Computer Technology Impact on 2013 Society as Predicted in 1962 and 1988

Stand-in brains, sophisticated real-time games, electronic mapping system for cars, and household robots

4 min read

Computer Technology Impact on 2013 Society as Predicted in 1962 and 1988

I am always on the lookout for stories featuring past predictions of the future impacts of technology on society and how closely they mirrored reality. So I was quite happy to find a couple of recent articles, one in BusinessWeek and the other in the LA Times, discussing technology predictions made by the CIA in 1962 and by a group of futurologists in 1988.

The CIA predictions involved a speculative piece, recently released, concerning how computers might impact future U.S. intelligence gathering, data processing and analysis. The paper was written by CIA analyst Orrin Clotworthy and entitled, “Some Far-out Thoughts on Computers” which was originally published in the agency’s Studies in Intelligence in 1962. In his paper, Clotworthy wrote that there was “rising optimism” to think that behavioral scientists would someday be able to use computers “to foretell the behavior of large groups of people within reasonable limits, given accurate and timely measures of certain telltale factors.”

Clotworthy also speculates that computers could be programmed by the year 2000 to perform as a “stand-in brain” that could test out different scenarios and make predictions of the behaviors of foreign leaders. He goes on to note while storage of the information needed for such a “stand-in brain” might pose a difficult problem, getting all the data required could be “obtained with relative ease.”

Makes one think about how much access the CIA had to personal, corporate and governmental data domestic and foreign back then. As a side note, Reuters reported two weeks ago that the Obama Administration is drawing up plans to allow “all U.S. spy agencies full access to a massive database that contains financial data on American citizens and others who bank in the country.”

CIA analyst Clotworthy went on to discuss how computers would be used to support the development of multi-factor, multi-player, real-time gaming that could be used by “formulators of foreign policy” to test out policy alternatives and potential consequences.  Doing the same for “intelligence games” which could be used for “training” as well as “testing operational proposals and developing doctrine” would likely quickly follow.
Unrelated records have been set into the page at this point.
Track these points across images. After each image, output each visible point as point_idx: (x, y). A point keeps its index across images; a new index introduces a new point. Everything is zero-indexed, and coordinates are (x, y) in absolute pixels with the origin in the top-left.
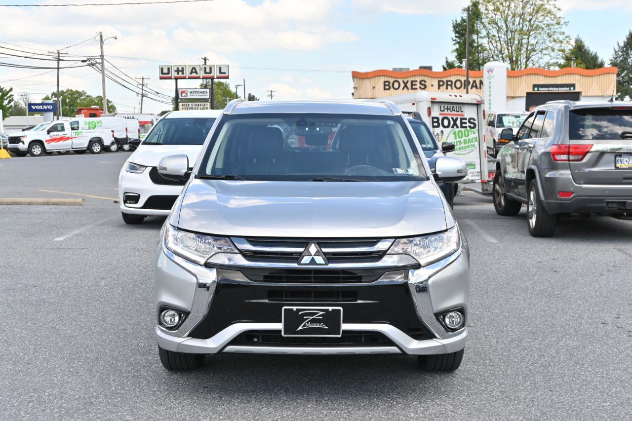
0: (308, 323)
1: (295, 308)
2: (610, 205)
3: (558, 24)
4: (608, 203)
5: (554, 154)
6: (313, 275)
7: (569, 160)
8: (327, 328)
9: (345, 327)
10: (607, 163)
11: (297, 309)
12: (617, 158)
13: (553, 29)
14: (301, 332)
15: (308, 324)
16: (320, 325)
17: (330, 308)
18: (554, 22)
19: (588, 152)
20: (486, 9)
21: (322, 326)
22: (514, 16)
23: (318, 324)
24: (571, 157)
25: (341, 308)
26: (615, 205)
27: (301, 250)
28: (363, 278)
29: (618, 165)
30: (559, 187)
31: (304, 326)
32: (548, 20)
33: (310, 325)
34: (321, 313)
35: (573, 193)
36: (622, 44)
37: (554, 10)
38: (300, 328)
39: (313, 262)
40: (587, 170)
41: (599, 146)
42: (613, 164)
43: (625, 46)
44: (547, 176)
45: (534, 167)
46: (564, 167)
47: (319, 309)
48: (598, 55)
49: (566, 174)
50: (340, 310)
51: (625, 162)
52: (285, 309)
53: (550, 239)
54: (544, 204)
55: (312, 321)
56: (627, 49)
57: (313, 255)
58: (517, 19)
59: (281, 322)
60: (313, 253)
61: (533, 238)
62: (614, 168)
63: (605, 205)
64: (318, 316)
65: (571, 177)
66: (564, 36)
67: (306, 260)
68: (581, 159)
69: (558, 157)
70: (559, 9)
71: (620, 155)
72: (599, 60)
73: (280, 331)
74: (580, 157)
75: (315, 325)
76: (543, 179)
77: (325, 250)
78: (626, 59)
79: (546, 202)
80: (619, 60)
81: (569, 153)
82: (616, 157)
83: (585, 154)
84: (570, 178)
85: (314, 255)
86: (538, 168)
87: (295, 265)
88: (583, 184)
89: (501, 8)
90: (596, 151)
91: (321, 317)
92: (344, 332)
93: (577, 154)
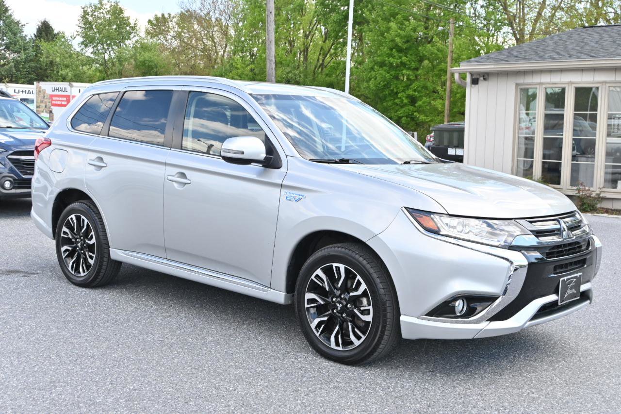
0: (569, 290)
8: (575, 292)
11: (566, 279)
14: (566, 299)
17: (578, 275)
23: (573, 290)
27: (558, 226)
31: (568, 293)
34: (575, 280)
38: (566, 295)
39: (568, 236)
47: (574, 276)
50: (581, 275)
52: (562, 281)
55: (571, 288)
57: (566, 230)
64: (573, 283)
75: (571, 292)
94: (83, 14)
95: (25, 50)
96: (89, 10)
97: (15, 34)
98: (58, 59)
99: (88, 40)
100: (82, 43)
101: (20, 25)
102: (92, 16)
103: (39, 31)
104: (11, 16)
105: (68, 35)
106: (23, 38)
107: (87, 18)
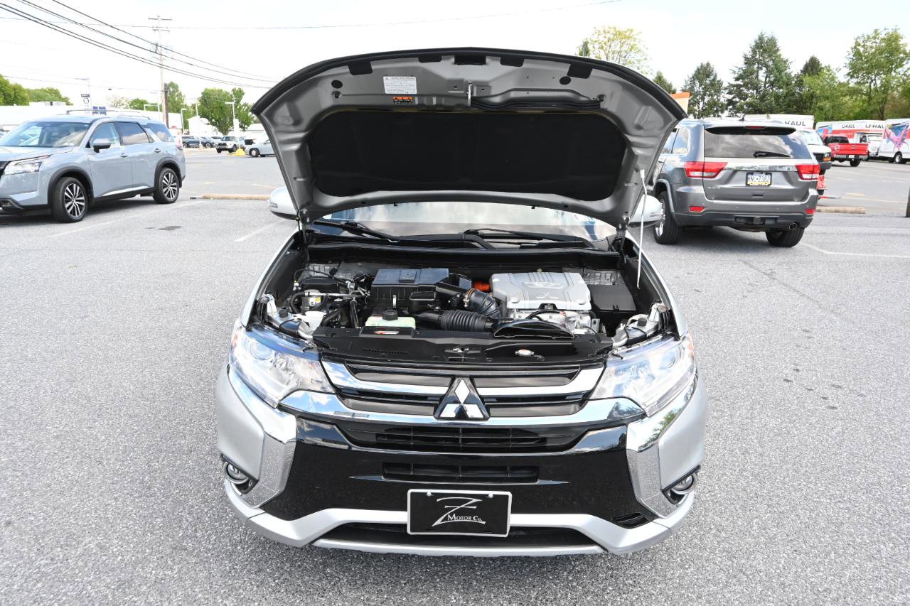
0: (451, 514)
1: (429, 492)
2: (738, 220)
3: (646, 59)
4: (737, 217)
5: (688, 171)
6: (461, 437)
7: (703, 177)
8: (484, 523)
9: (516, 520)
10: (739, 181)
11: (432, 493)
12: (749, 176)
13: (642, 63)
14: (439, 528)
15: (452, 516)
16: (472, 519)
17: (491, 494)
18: (643, 58)
19: (722, 169)
20: (594, 47)
21: (475, 521)
22: (613, 53)
23: (470, 518)
24: (705, 174)
25: (509, 493)
26: (742, 220)
27: (442, 391)
28: (548, 440)
29: (749, 183)
30: (691, 202)
31: (446, 519)
32: (638, 56)
33: (455, 519)
34: (475, 500)
35: (704, 207)
36: (691, 76)
37: (643, 49)
38: (438, 522)
39: (461, 414)
40: (719, 186)
41: (733, 163)
42: (745, 182)
43: (693, 77)
44: (678, 190)
45: (664, 181)
46: (696, 183)
47: (472, 494)
48: (673, 84)
49: (699, 190)
50: (507, 496)
51: (755, 179)
52: (412, 494)
53: (675, 246)
54: (675, 217)
55: (459, 513)
56: (694, 80)
57: (462, 401)
58: (616, 55)
59: (405, 510)
60: (462, 398)
61: (657, 244)
62: (745, 185)
63: (734, 220)
64: (468, 505)
65: (703, 192)
66: (649, 69)
67: (450, 411)
68: (715, 177)
69: (692, 174)
70: (647, 48)
71: (752, 173)
72: (673, 88)
73: (404, 526)
74: (714, 174)
75: (462, 519)
76: (674, 192)
77: (484, 392)
78: (693, 87)
79: (677, 215)
80: (688, 87)
81: (703, 170)
82: (747, 174)
83: (718, 171)
84: (702, 194)
85: (465, 403)
86: (669, 182)
87: (429, 420)
88: (715, 199)
89: (605, 47)
90: (730, 169)
91: (475, 507)
92: (512, 528)
93: (711, 171)
94: (854, 45)
95: (787, 85)
96: (860, 41)
97: (780, 72)
98: (818, 92)
99: (854, 70)
100: (848, 74)
101: (787, 63)
102: (863, 46)
103: (806, 67)
104: (780, 55)
105: (833, 68)
106: (788, 76)
107: (857, 49)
In addition, Clotworthy wrote about how computers could “index personnel knowledge and skills” and through analysis find out who knew who and their direct and indirect relationships. In the CIA’s case, knowing these relationships might be useful in finding out “what foreign citizens have ties of acquaintance, direct or indirect, to the staff of an intelligence organization.” Of course today, it is far easier to find that type of information out (like alleged Chinese hackers) by just checking Facebook or LinkedIn.

There are a couple of other predictions made by Clotworthy in his paper about the intelligence agencies’ future use of computers—or feeding “the monster” as he called them. If you have a chance, read it over, also  keeping in mind the context of the time, i.e., that Cobol officially came out in 1960, Digital’s PDP-1 appeared in 1961 along with the IBM Selectric Typewriter, America Airlines installed the first computerized reservation system in the same year as the paper, and the IBM 360 was still three years away.

The second article in the LA Times reviews the predictions made by 30 futurologists about what life would be like in 2013. The predictions were incorporated into two essays written by Nicole Yorkin (now a television writer and producer) published in the LA Times’ April 3, 1988 magazine issue. The first essay involved the “day in the life” of a 2013 LA family, while the second looked at the barriers that might stop LA's future opportunity as a “technological utopia, an economic giant, a harmonious melding of cultures and race” from happening.

In the essay, the family had two robots (each costing about US $5000) to clean, cook and wash clothes, as well as a family robotic dog. Household appliances would be intelligent, such as a refrigerator that keep a running inventory of its contents. The father would drive to work following an electronic-map system in a car that was highly automated and could also drive itself by following “electro lanes” built into major highways. The latter capability would be an option offered for sale on family cars.

Generally speaking, the predictions outlined in the essays are optimistic but not that ridiculously far off, except maybe for the robots which were predicted to be as ubiquitous in 2013 as “a really good sound system” was in 1988. That may be truer in another 25 years. Again, if you have the time, both of Yorkin's essays are a good read, once more remembering that in 1987 Microsoft Windows 2.0 was released as well as the Sun SPARC processor, in 1988 that Microsoft MS DOS 4.0 was released as was the first major worm by Robert Morris, and that the Intel Pentium was still five years away.

Finally, for those interested in how technology is perceived to impact society, there is the Great British Innovation Vote going on in Britain aimed at identifying what is “the most important innovation of the last 100 years and the recent one most likely to shape our future.”

The voted, devised by the GREAT Britain campaign, the Science Museum Group, Royal Academy of Engineering, Royal Society, British Science Association, Department for Business, Innovation and Skills, and Engineering UK, as a way to promote Britain as a home of significant scientific and technological achievement (and thereby a good place for international high-tech companies to set up shop), has a short-list of 100 British innovations to choose from. Voting closes on the 25 March. I’ll review the results in an update to this post when they are made available.